> _YOUR INSTRUCTIONS_:
Express everything from the start of the records down to the line containing "MacMurray in" as a JSON list of strings, with one string per line and blank lines omitted.

START MATERIAL FOR THIS EXERCISE

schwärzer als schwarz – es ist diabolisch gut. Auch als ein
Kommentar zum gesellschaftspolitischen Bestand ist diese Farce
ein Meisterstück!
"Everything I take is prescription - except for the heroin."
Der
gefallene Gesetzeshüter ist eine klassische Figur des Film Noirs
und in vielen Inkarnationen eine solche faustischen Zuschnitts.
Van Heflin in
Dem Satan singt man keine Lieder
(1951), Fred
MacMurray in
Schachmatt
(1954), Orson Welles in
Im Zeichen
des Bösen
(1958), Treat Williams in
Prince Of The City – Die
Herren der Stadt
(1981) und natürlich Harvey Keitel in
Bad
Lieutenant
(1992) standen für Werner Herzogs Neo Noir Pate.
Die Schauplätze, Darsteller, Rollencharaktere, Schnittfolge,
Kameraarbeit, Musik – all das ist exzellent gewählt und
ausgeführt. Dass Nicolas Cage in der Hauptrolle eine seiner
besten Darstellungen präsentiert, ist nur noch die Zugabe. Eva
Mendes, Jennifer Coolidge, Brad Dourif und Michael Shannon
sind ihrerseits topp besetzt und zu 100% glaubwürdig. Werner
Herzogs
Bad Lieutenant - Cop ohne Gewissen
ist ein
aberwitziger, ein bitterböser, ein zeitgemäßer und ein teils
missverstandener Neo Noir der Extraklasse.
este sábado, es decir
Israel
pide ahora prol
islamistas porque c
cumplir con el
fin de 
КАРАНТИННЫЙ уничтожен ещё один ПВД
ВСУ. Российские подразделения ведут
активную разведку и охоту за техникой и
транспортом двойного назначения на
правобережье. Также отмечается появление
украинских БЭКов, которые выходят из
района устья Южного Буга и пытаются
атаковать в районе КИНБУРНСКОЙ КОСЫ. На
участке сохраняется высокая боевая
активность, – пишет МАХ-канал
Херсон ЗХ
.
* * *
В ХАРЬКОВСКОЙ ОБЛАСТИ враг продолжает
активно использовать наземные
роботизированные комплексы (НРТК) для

END MATERIAL FOR THIS EXERCISE

> _RESULT BELOW_:
[
  "schwärzer als schwarz – es ist diabolisch gut. Auch als ein",
  "Kommentar zum gesellschaftspolitischen Bestand ist diese Farce",
  "ein Meisterstück!",
  "\"Everything I take is prescription - except for the heroin.\"",
  "Der",
  "gefallene Gesetzeshüter ist eine klassische Figur des Film Noirs",
  "und in vielen Inkarnationen eine solche faustischen Zuschnitts.",
  "Van Heflin in",
  "Dem Satan singt man keine Lieder",
  "(1951), Fred",
  "MacMurray in"
]